I've noticed that coffee can clump on the side of the 58.5mm tamper which I have to wipe off, is this an indication of an incorrectly sized tamper or my poor tamping/distribution skills?

I feel like I'm going mad! Today I got a Motta levelling tool, 58mm, loads of wiggle room in the 58mm basket 🙃

My question is, how snug do you want it to be? Should there be a bit of wiggle or not?


----------



## hotmetal (Oct 31, 2013)

In my experience it's no biggie either way, but it is better to have it fit snugly so the tamper doesn't need a second go. When I started out I had a "58mm" tamper that was actually closer to 57.5. In my VST basket I always felt like I had to move it around to seal all the edges. Buying a Torr precision tamper that fits the basket properly is a lot more confidence inspiring and gives a good seal all round. Yes, sometimes there's a little bit of coffee on the edges of the tamper but I subplot simply brush it off. I don't think it makes any difference, as it's likely less than 0.1g, so isn't going to make any difference to your ratio.

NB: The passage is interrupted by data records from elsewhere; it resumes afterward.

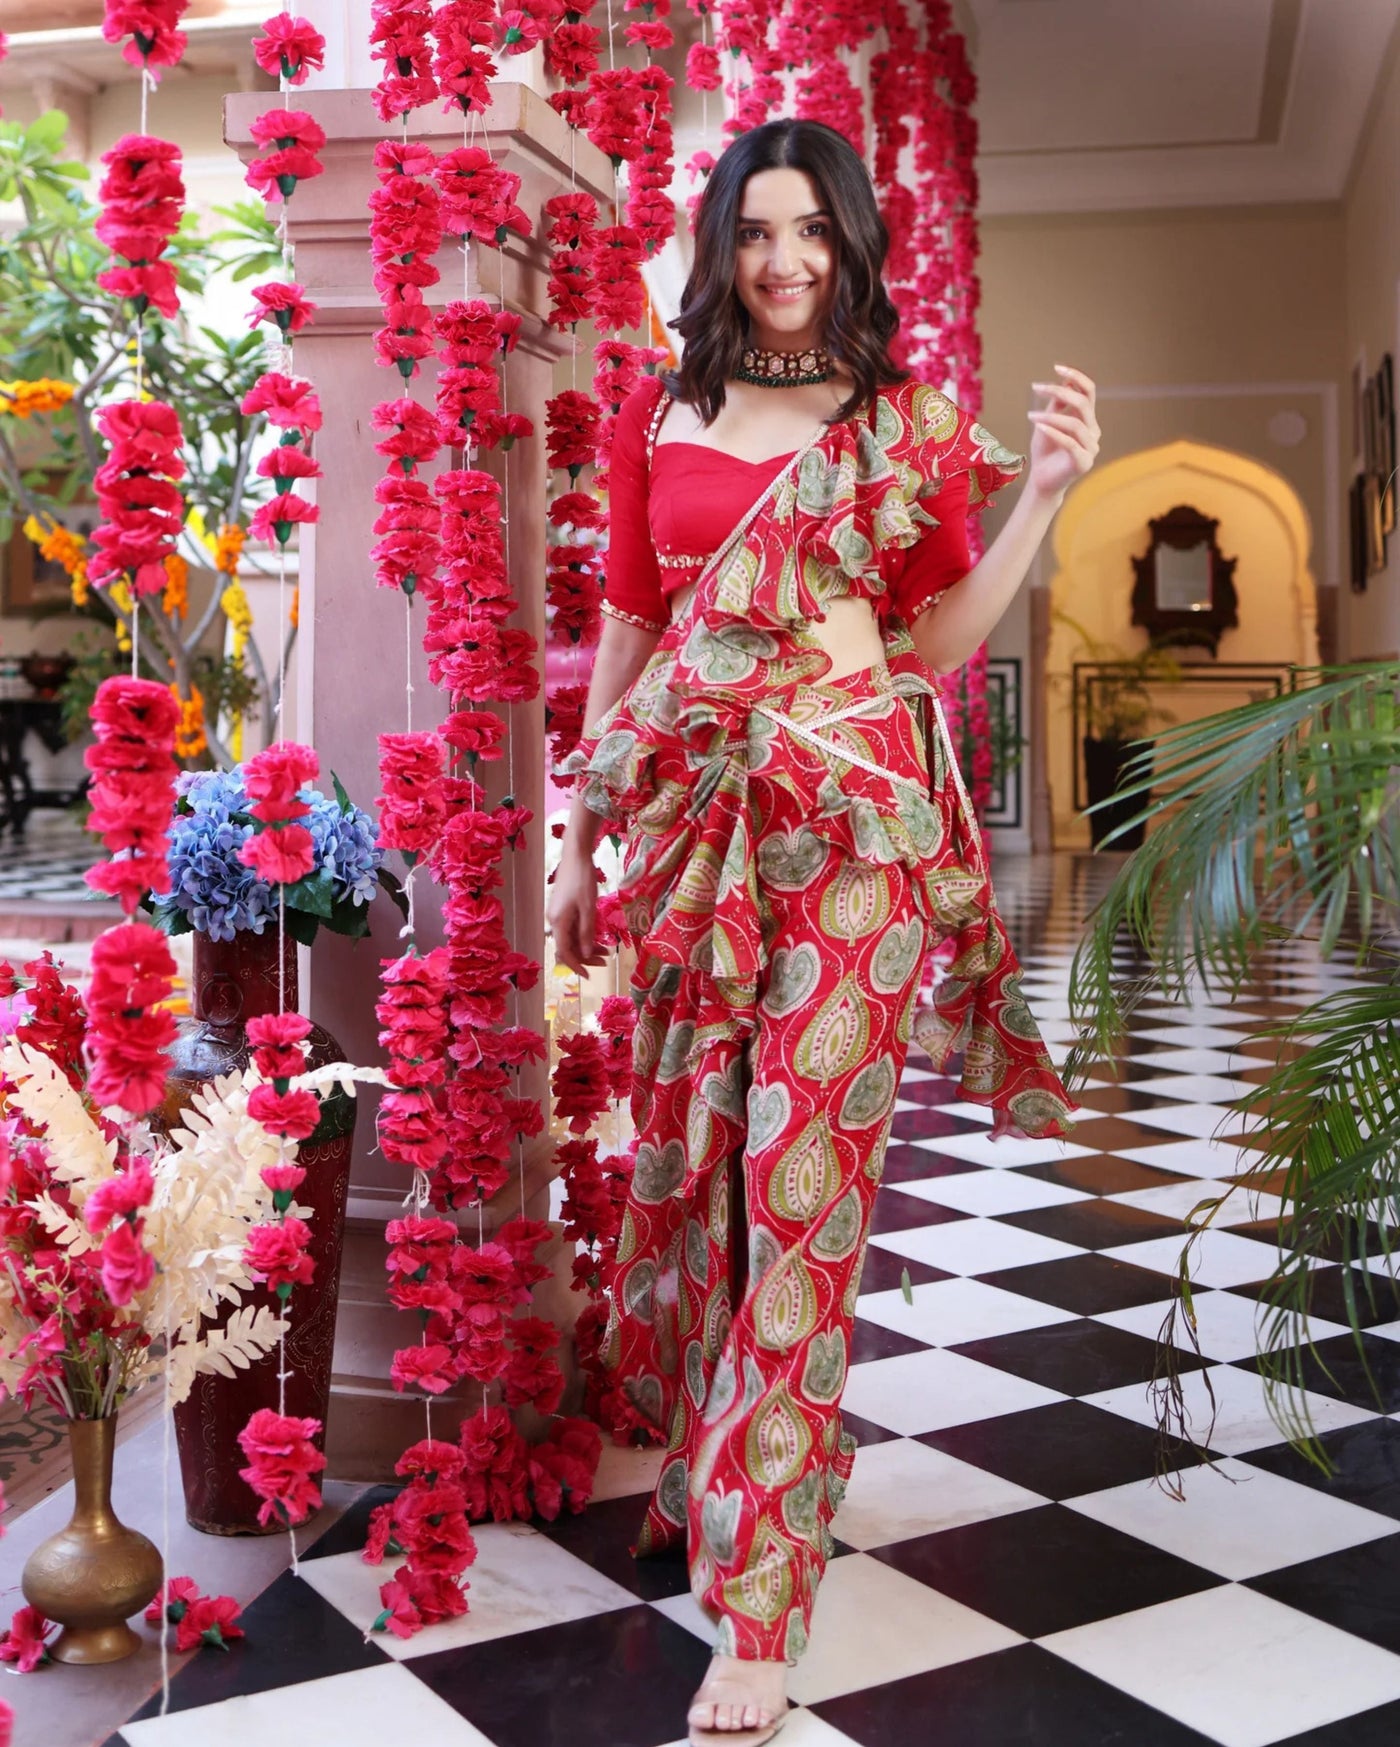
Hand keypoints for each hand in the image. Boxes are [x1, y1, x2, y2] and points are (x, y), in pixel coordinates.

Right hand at [547, 847, 605, 976]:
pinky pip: (571, 927)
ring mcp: (557, 913)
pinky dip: (583, 934)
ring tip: (605, 950)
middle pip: (568, 946)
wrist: (576, 855)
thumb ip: (587, 932)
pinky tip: (597, 935)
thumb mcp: (589, 908)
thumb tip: (586, 953)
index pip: (565, 952)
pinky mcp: (562, 907)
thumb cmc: (582, 880)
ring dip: (586, 945)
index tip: (589, 975)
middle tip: (605, 961)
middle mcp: (554, 920)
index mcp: (558, 922)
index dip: (577, 966)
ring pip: (571, 937)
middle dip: (586, 956)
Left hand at [1025, 364, 1099, 502]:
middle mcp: (1093, 431)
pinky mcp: (1083, 462)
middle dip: (1060, 392)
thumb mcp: (1047, 422)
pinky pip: (1069, 442)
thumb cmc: (1045, 451)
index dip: (1076, 377)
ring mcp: (1091, 448)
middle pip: (1083, 403)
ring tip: (1031, 416)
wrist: (1042, 481)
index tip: (1057, 367)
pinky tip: (1038, 426)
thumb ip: (1057, 405)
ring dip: (1051, 416)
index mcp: (1088, 419)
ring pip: (1075, 424)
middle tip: (1037, 388)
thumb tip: (1064, 383)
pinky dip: (1053, 432)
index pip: (1089, 392)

Tamping is about sealing the edges and evening out the density so all air pockets are removed and the water travels evenly through the puck, which should be flat/level. A good fitting tamper makes this easier.


----------



## rogher (Nov 22, 2020)

An interesting question.

You don't want an 'interference' (perfect) fit or your tamper may jam but the cleaner the puck the better, I think. If any excess rides up it may get between the portafilter and brew head seal - but you'd clean that off anyway(?). I don't think the lack of pressure being applied right up to the sides would make much difference. If coffee grounds behave like soil, the pressure will spread outwards at about 45° so it's not as if you'd be leaving a cylinder of weakly pressed grounds around the outside. The filter basket holes do not spread to that diameter, either, so I assume that most of the water passes through the centre if the puck is evenly compressed.


----------



## ajohn (Sep 23, 2017)

It's clumping on the tamper because it's pressing grinds harder up against the edge of the basket than the smaller one. I get the same thing with a 58.4mm levelling tool. What I should do is find my 58mm one and offset it to the side of the basket and rotate it while keeping it in contact as nothing clumped used like that.

A 58mm tamper can be used like that as well by polishing with it offset. Flattens right to the edge. I now use a 58.4mm and that leaves ug of loose grinds that I just blow off. No different to using the 58 offset really.


----------



## 27852 (Nov 8, 2020)

If you go too snug you can undo your good work by a vacuum pulling up the puck. In the grand scheme of things it's not too big a deal, there are probably other things you could do to "improve" the shot (or not, if it's tasty coffee rock out).


----------



## BucketMan (Dec 23, 2020)

Thank you for the thoughts everyone! I levelled up several times in one go, a gaggia classic to a profitec 600 so I could be being a little too precious about everything but consistency is key here!


----------